Not even in the news-crazy political season that we’re in could the news of Paul Newman’s passing not make the front pages. He was sort of the closest thing we’ve had to a legend in our generation, and he would have been more so had he not worked so hard against it.
As an actor, philanthropist, race car driver, entrepreneur and quiet political activist, he did almost all he could to lift up causes and people rather than himself. Further, he did what so few public figures do today: he cared more about his core convictions than he did building his personal brand.

He’s being praised by so many of his peers, and deservedly so. This is what Russell Crowe had to say, and those who worked for his charity, and those who worked for his racing team, and Casey Davis at The Paul Page. Both the New York Times and the L.A. Times were also generous.
I was too young to really appreciate some of his oldies as I only saw them on DVD, including “Cat On A Hot Tin Roof” (1958), “The Hustler” (1961), “Hud” (1963), and “Cool Hand Luke” (1967), all which garnered him Academy Award nominations.

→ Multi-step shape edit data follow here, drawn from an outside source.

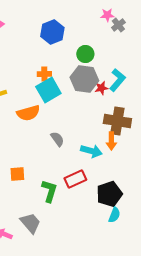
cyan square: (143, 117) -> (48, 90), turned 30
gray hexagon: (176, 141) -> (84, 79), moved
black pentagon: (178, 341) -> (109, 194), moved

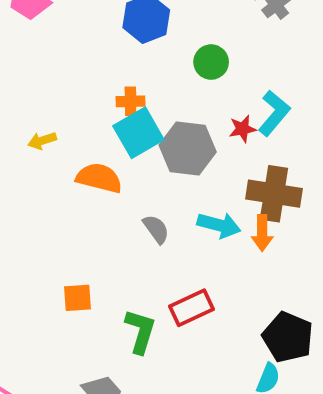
gray hexagon: (84, 79) -> (188, 148), moved
orange semicircle: (28, 113) -> (99, 178), turned -150
cyan arrow: (91, 151) -> (219, 225), moved
black pentagon: (109, 194) -> (288, 337), moved, turned -30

Like many, my first exposure to him was in “Butch Cassidy and the Sundance Kid” (1969). I didn’t realize what a rarity it was that he and Robert Redford were “reunited” only three years later in “The Sting,” my favorite movie of all time.


My favorite Newman roles were in 1982’s “Absence of Malice” and 1983’s “The Verdict.” In both, he continued his penchant for playing anti-heroes while also representing the common man’s thirst for a life that mattered and choices that made a difference. He finally won an Oscar for 1986’s “The Color of Money.”

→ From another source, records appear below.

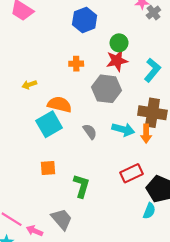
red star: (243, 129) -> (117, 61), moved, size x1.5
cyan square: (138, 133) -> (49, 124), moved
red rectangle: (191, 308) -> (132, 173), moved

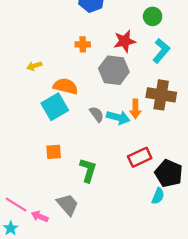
green circle: (119, 43) -> (153, 16), moved
cyan arrow: (123, 129) -> (118, 117), moved
orange arrow: (146, 134) -> (135, 109), moved

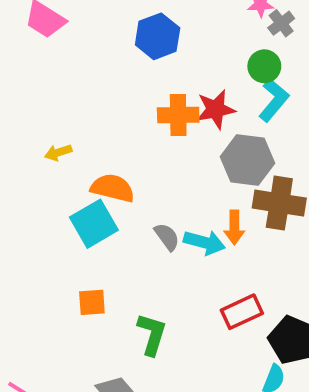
orange cross: (83, 44) -> (178, 115), moved, size x1.5
cyan L-shape: (161, 51) -> (274, 100), moved
gray hexagon: (114, 70) -> (247, 160), moved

I’ve found no evidence of him talking much about his faith, but he sure lived the life of someone who’d read Jesus’ words and took them seriously. He didn’t call attention to himself. He raised up the efforts of others. He wasn’t a braggart. He gave away all of the profits. He had a great laugh. He defied definition. The “Newman’s Own” brand, the $200-million plus that’s gone to charity and the “Hole in the Wall Camp’s” influence on mentally ill children will be his legacy far more than the young rebel of his early films or the gentle redeeming force of the rest.
And in the end, cancer got him. But his success didn’t–a lesson so many who followed him might even learn form. There will no doubt be lots of retrospectives counting down his top movies and top movie lines, and I’ll enjoy ’em all. But what I’ll never forget is how a good lookin’ guy played down and out characters with a human elevation that helped me believe I could accomplish more..
And, as I’ve written in my other Newman blog post, he delivered some of the most relentlessly simple and profoundly humorous movie lines in history, an art that I’ve tried to borrow from in my career for a long, long time.